▶ [SET OF TASKS]
- A) Answer these questions about the post on testing ArgoCD apps with KinD:
(i) How does the post describe KinD?
(ii) What did the author first mean for the post to explain?
(iii) In the lab, what does the test wait for after it applies the application into the kind cluster?
- B) Write the next part of the post on testing ArgoCD apps with KinD, going on from its last sentence.

How to test your ArgoCD apps with Kind and k8s e2e-framework (and why you probably don’t want to do that anyway)

--

Photo by JJ Ying on Unsplash

Testing in Kubernetes can be a very nuanced topic, but I’ll try to be broad without losing precision:

First, let me introduce this post

Initially, I just wanted to do a very simple post explaining how to use k8s e2e-framework to test your ArgoCD app but while making this post I realized that this might not be a desirable testing scenario for many.

This made me pivot the purpose of this post into a conversation about the tradeoffs of speed vs more integration with the added hope of introducing more people to the powerful k8s e2e-framework.

Let’s go over some glossary first

KinD: is a tool for running Kubernetes clusters in Docker.

k8s e2e-framework: is a testing framework by Kubernetes that allows you to run tests against a Kubernetes cluster that’s running on your machine on top of KinD.

What will we learn here?

How to load an ArgoCD app into a KinD cluster using k8s e2e-framework, then test that the configuration for this app can become healthy… And why that may be too much testing.

The setup

Psst! You can check the whole code for this test here:

For this lab, I wrote a test that loads up an ArgoCD Application, applies that application into a kind cluster and then waits for the ArgoCD app to sync.

▶ [DATA]
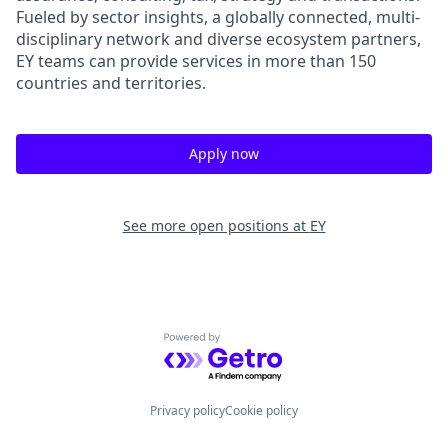
Fueled by sector insights, a globally connected, multi-
disciplinary network and diverse ecosystem partners,
EY teams can provide services in more than 150
countries and territories.
Apply now
See more open positions at
EY
Powered by Getro.com
Privacy policy
Cookie policy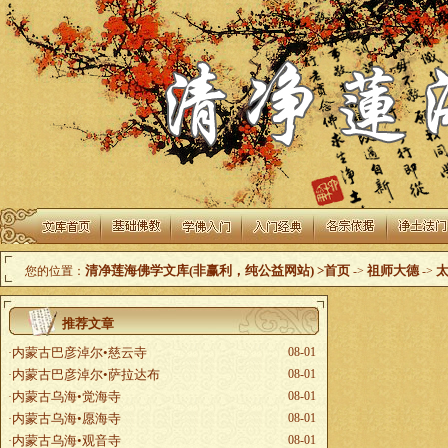
清净莲海佛学文库(非赢利，纯公益网站)
>首页
祖师大德
您的位置：
->
->
推荐文章
内蒙古巴彦淖尔•慈云寺
08-01
·
内蒙古巴彦淖尔•萨拉达布
08-01
·
内蒙古乌海•觉海寺
08-01
·
内蒙古乌海•愿海寺
08-01
·
内蒙古乌海•观音寺
08-01
·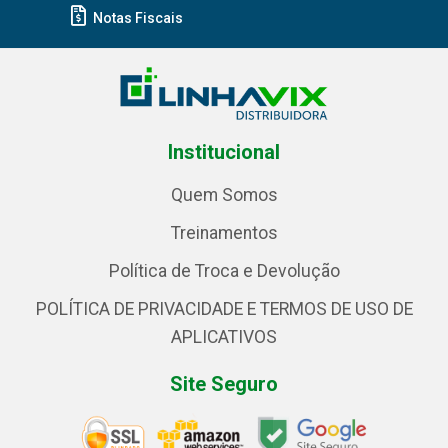
Notas Fiscais
Institucional
Quem Somos
Treinamentos
Política de Troca e Devolução
POLÍTICA DE PRIVACIDADE E TERMOS DE USO DE
APLICATIVOS
Site Seguro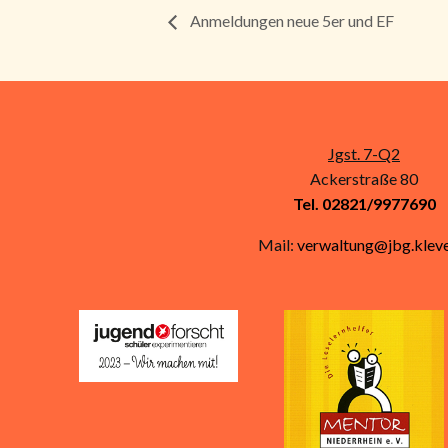
Anmeldungen neue 5er und EF
Jgst. 7-Q2
Ackerstraße 80
Tel. 02821/9977690
Mail:
verwaltung@jbg.kleve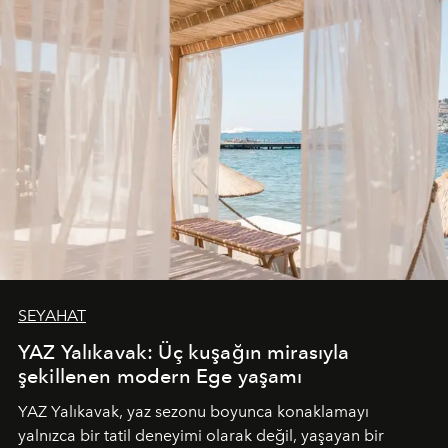
SEYAHAT
YAZ Yalıkavak: Üç kuşağın mirasıyla
şekillenen modern Ege yaşamı
YAZ Yalıkavak, yaz sezonu boyunca konaklamayı
yalnızca bir tatil deneyimi olarak değil, yaşayan bir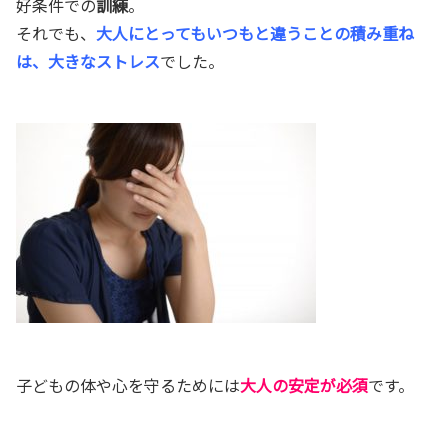
好条件での
訓練
。
それでも、
大人にとってもいつもと違うことの積み重ね
は、大きなストレス
でした。
子どもの体や心を守るためには
大人の安定が必須
です。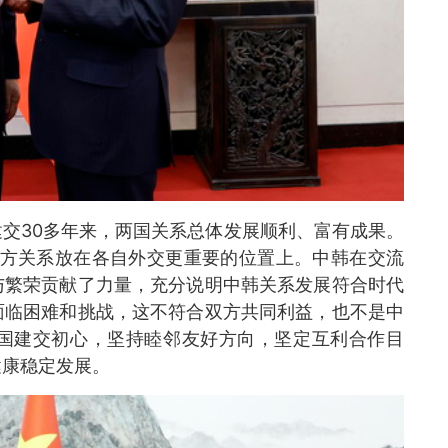
交30多年来，两国关系总体发展顺利、富有成果。
对方关系放在各自外交更重要的位置上。中韩在交流
与繁荣贡献了力量，充分说明中韩关系发展符合时代
面临困难和挑战，这不符合双方共同利益，也不是中
国建交初心，坚持睦邻友好方向，坚定互利合作目
健康稳定发展。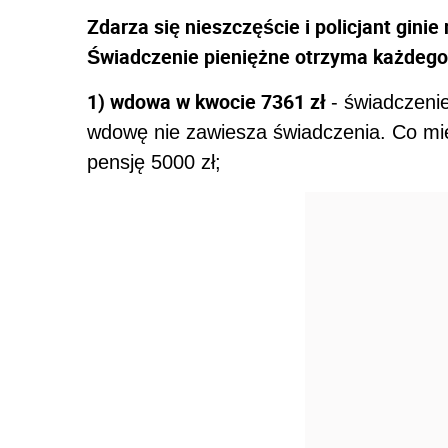
Zdarza się nieszczęście i policjant ginie
Świadczenie pieniężne otrzyma każdego
1) wdowa w kwocie 7361 zł
- świadczeni
wdowę nie zawiesza świadczenia. Co mie
pensję 5000 zł;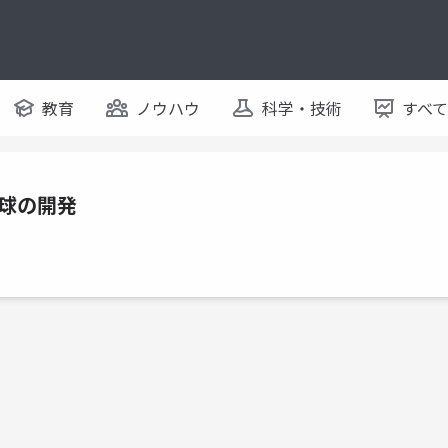
教育
ノウハウ
科学・技術
すべ
気球の開発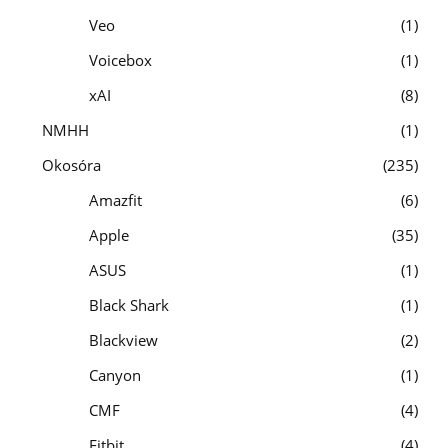
Veo
1
Voicebox
1
xAI
8
NMHH
1
Okosóra
235
Amazfit
6
Apple
35
ASUS
1
Black Shark
1
Blackview
2
Canyon
1
CMF
4
Fitbit
4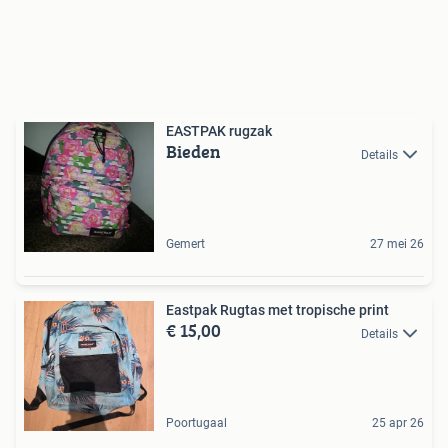
EASTPAK rugzak
Bieden
Details
Gemert
27 mei 26
Eastpak Rugtas met tropische print
€ 15,00
Details
Poortugaal
25 apr 26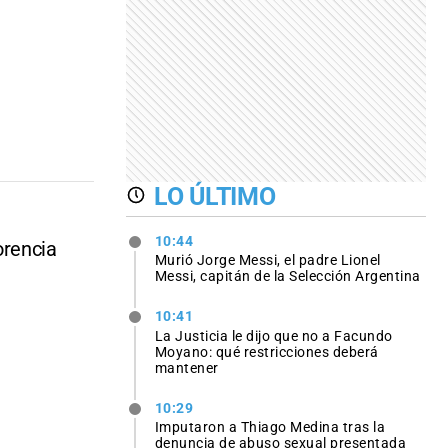
LO ÚLTIMO
10:44
orencia
Murió Jorge Messi, el padre Lionel
Messi, capitán de la Selección Argentina
10:41
La Justicia le dijo que no a Facundo
Moyano: qué restricciones deberá
mantener
10:29
Imputaron a Thiago Medina tras la
denuncia de abuso sexual presentada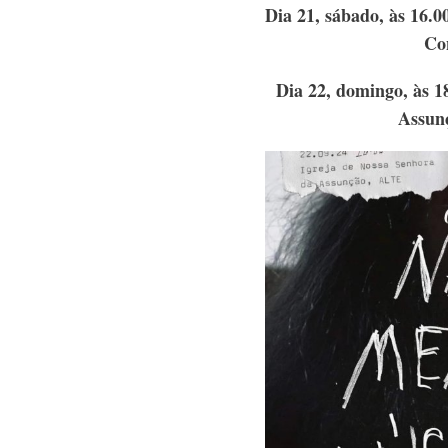
Dia 21, sábado, às 16.
Co
Dia 22, domingo, às 1
Assunç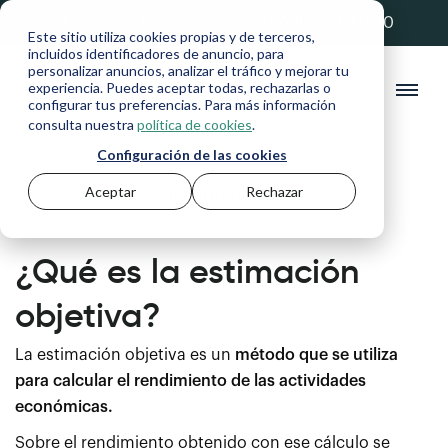
💚 20% de descuento con el código ANFIX20
Este sitio utiliza cookies propias y de terceros,
incluidos identificadores de anuncio, para
personalizar anuncios, analizar el tráfico y mejorar tu
experiencia. Puedes aceptar todas, rechazarlas o
configurar tus preferencias. Para más información
consulta nuestra
política de cookies
.
Configuración de las cookies
Aceptar
Rechazar
Diccionario
>
Estimación objetiva
¿Qué es la estimación
objetiva?
La estimación objetiva es un
método que se utiliza
para calcular el rendimiento de las actividades
económicas.
Sobre el rendimiento obtenido con ese cálculo se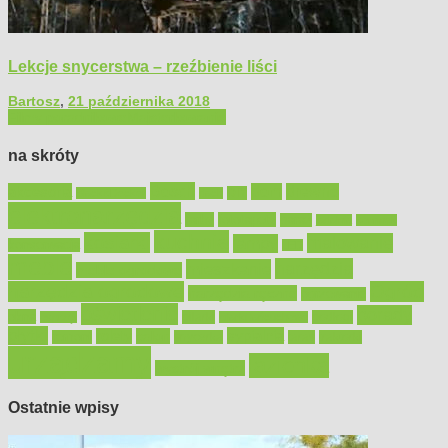
Lekcje snycerstwa – rzeźbienie liści
Bartosz
,
21 października 2018
Filmy poradnikowe
Majsterkowanie
na skróty
Bosch
akcesoria
dom
drewno
DIY
Black&Decker
dach
elektronarzędzia
farby
fototapety
garaż
jadalnia
kominek
kuchnia
kosiarki
malowanie
lampy
konserwacja
LED
meble
narzędzia
mieszkanie
meble ogrodowe
narzędzia ogrodowe
Ogród
narzędzia ręczne
ogrzewanie
oświetlenie
porady
okna
pilarki
podłogi
osprzęt
pilarki łańcuchowe
płytki
sypialnia
rolety
salon
remont
snycerka
taras
traktorki
urządzamy
łazienka
wystrój wnętrz
Ostatnie wpisy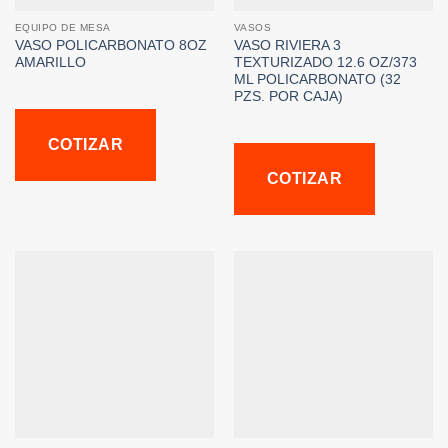
EQUIPO DE MESA
VASOS
VASO POLICARBONATO 8OZ
VASO RIVIERA 3
AMARILLO
TEXTURIZADO 12.6 OZ/373
ML POLICARBONATO (32
PZS. POR CAJA)
COTIZAR
COTIZAR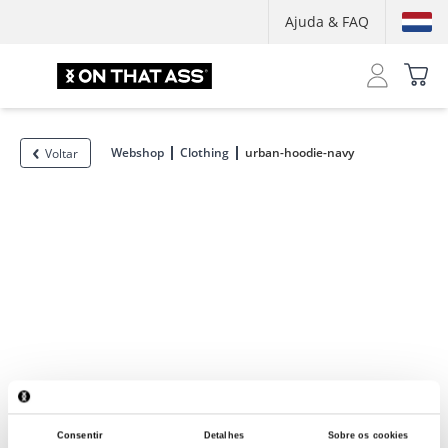
Ajuda & FAQ
Webshop
Clothing
urban-hoodie-navy
Voltar
Consentir
Detalhes
Sobre os cookies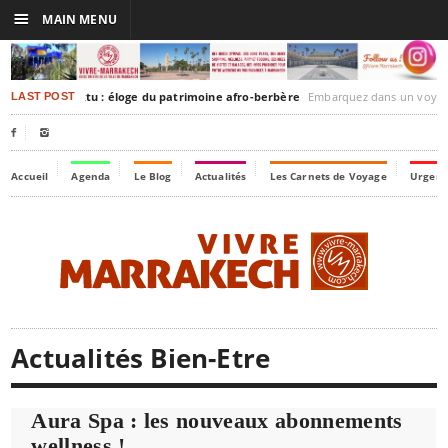
☰
MAIN MENU
-Timbuktu : éloge du patrimoine afro-berbère
Embarquez dans un voyage culturel dans le temps, à la décou
LAST POST


Accueil
Agenda
Le Blog
Actualités
Les Carnets de Voyage
Urgenc
Actualités Bien-Etre
Aura Spa : les nouveaux abonnements
wellness !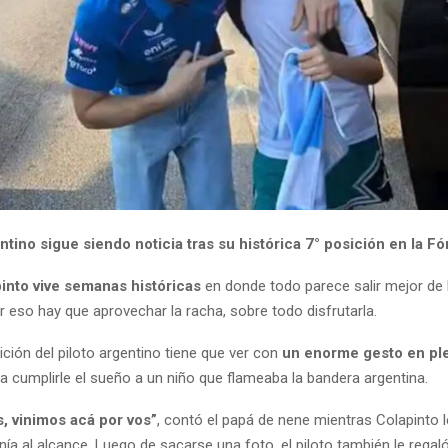
entino sigue siendo noticia tras su histórica 7° posición en la Fó
into vive semanas históricas
en donde todo parece salir mejor de 
 eso hay que aprovechar la racha, sobre todo disfrutarla.
ición del piloto argentino tiene que ver con
un enorme gesto en ple
a cumplirle el sueño a un niño que flameaba la bandera argentina.
s, vinimos acá por
vos”
, contó el papá de nene mientras Colapinto 
nía al alcance. Luego de sacarse una foto, el piloto también le regal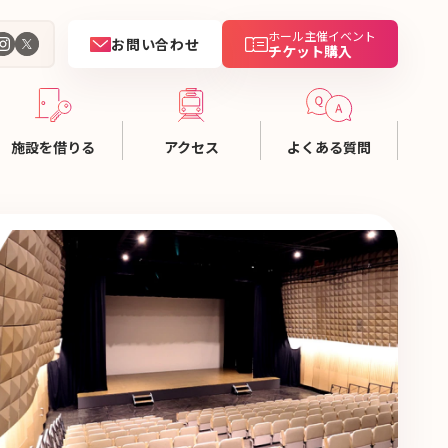
ホール主催イベント
お問い合わせ
チケット購入
施設を借りる
アクセス
よくある質問
用ガイド
金一覧
設資料
設予約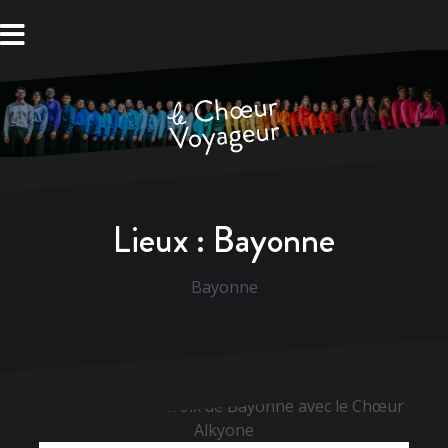
Aller
au
contenu
Lieux :
Bayonne
Bayonne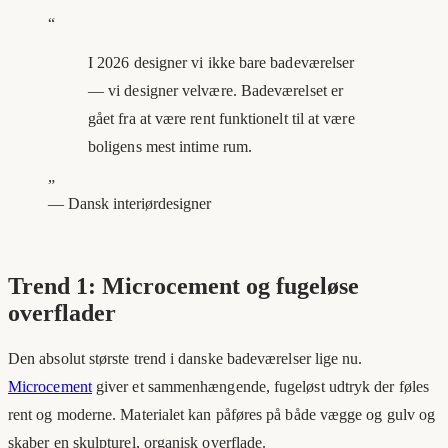
“
I 2026 designer vi ikke bare badeværelser
— vi designer velvære. Badeværelset er
gået fra at være rent funktionelt til at være
boligens mest intime rum.
”
—
Dansk interiørdesigner
Trend 1: Microcement og fugeløse
overflader
Den absolut største trend i danske badeværelser lige nu.
Microcement
giver et sammenhængende, fugeløst udtryk der føles
rent og moderne. Materialet kan påføres på både vægge og gulv og
skaber en skulpturel, organisk overflade.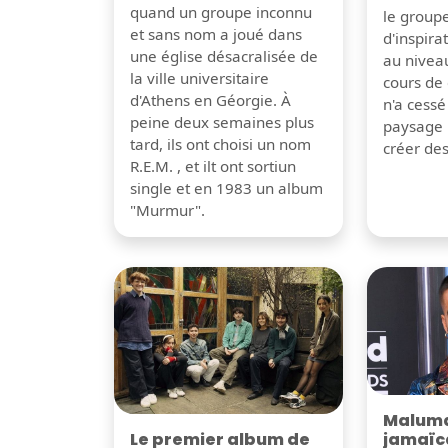
quand un groupe inconnu
le group
et sans nom a joué dans
d'inspira
une église désacralisée de
au nivea
la ville universitaire
cours de 
d'Athens en Géorgie. À
n'a cessé
peine deux semaines plus
paysage 
tard, ils ont choisi un nom
créer de
R.E.M. , et ilt ont sortiun
single et en 1983 un album
"Murmur".
Maluma 
Le premier album de
jamaïc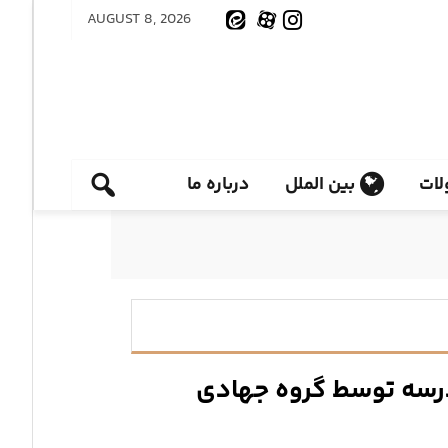
AUGUST 8, 2026
ات
بین الملل
درباره ما
درسه توسط گروه جهادی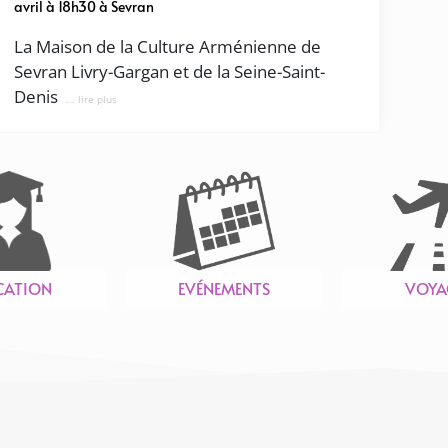
avril à 18h30 à Sevran
La Maison de la Culture Arménienne de
Sevran Livry-Gargan et de la Seine-Saint-
Denis
... lire plus
CATION
EVÉNEMENTS
VOYA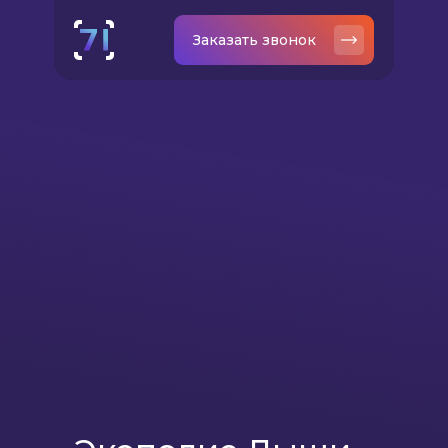
Заказать звонок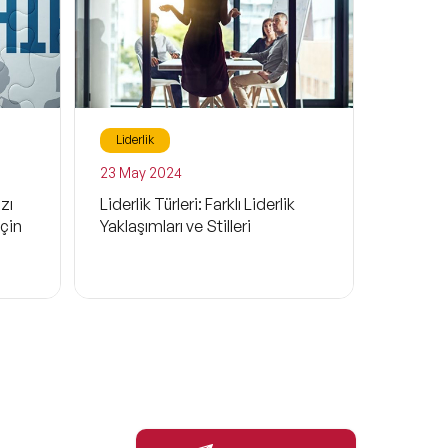
Liderlik
Liderlik
23 May 2024
10 Tem 
zı
Liderlik Türleri: Farklı Liderlik
Lider vs
çin
Yaklaşımları ve Stilleri
Yönetici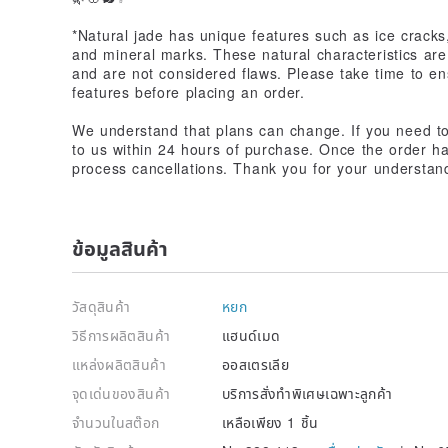
*Natural jade has unique features such as ice cracks, 
and mineral marks. These natural characteristics are 
and are not considered flaws. Please take time to e
features before placing an order.
We understand that plans can change. If you need to
to us within 24 hours of purchase. Once the order h
process cancellations. Thank you for your understand
ข้อมูลสินค้า
วัสดุสินค้า
หยก
วิธีการผลิตสินค้า
แฮนด์เมด
แหล่งผลิตสินค้า
ออสเตรเลีย
จุดเด่นของสินค้า
บริการสั่งทำพิเศษเฉพาะลูกค้า
จำนวนในสต๊อก
เหลือเพียง 1 ชิ้น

▶ [LIST OF ANSWERS]
- A)
(i) A tool for running Kubernetes clusters in Docker.
(ii) How to use k8s e2e-framework to test an ArgoCD app.
(iii) For the ArgoCD app to sync.

- B)
e2e-framework tests offer this standardized way to configure tests in which you divide your tests into features. Each feature has a setup, multiple assessments that you can perform and a teardown. This allows for compartmentalization of the tests into smaller digestible units.

For this test, we will be using a single feature.

In the setup section of the code, we do the following things:

  1. We initialize the e2e-framework provided Helm management tool. This allows us to perform calls to helm from the shell.
  2. We initialize a helper management tool that I created to manage Argo applications.
  3. We install the ArgoCD in the already-running KinD cluster.
  4. We apply the ArgoCD app that will install an Nginx server chart to the cluster.
Setup(func(ctx context.Context, t *testing.T, config *envconf.Config) context.Context {
err := argo.AddResourcesToScheme(config)
require.NoError(t, err)

helmMgr := helm.New(config.KubeconfigFile())
argoClient := argo.NewResourceManager(config)

err = helmMgr.RunRepo(helm.WithArgs(
"add",
"argo",
"https://argoproj.github.io/argo-helm",
))

err = helmMgr.RunInstall(
helm.WithName("argo-cd"),
helm.WithNamespace(argocdNamespace),
helm.WithReleaseName("argo/argo-cd"),
helm.WithVersion("5.34.1"),
)
require.NoError(t, err)

argoNginxAppSpec, err := os.ReadFile(filepath.Join(currentDir, "..", "argo-apps", "nginx", "app.yaml"))
require.NoError(t, err)

nginxApp, err := objectfromfile.GetArgoApplicationFromYAML(argoNginxAppSpec)
require.NoError(t, err)

err = argoClient.CreateApplicationWithContext(ctx, nginxApp)
require.NoError(t, err)

return ctx
})

This setup prepares the stage for our assessment.

Assess(
"Testing the app syncs",
func(ctx context.Context, t *testing.T, config *envconf.Config) context.Context {
app := &applicationV1Alpha1.Application{ObjectMeta: metav1.ObjectMeta{
Name: "nginx-server",
Namespace: argocdNamespace,
}}

var isAppHealthyAndSynced = func(object k8s.Object) bool {
argoApp := object.(*applicationV1Alpha1.Application)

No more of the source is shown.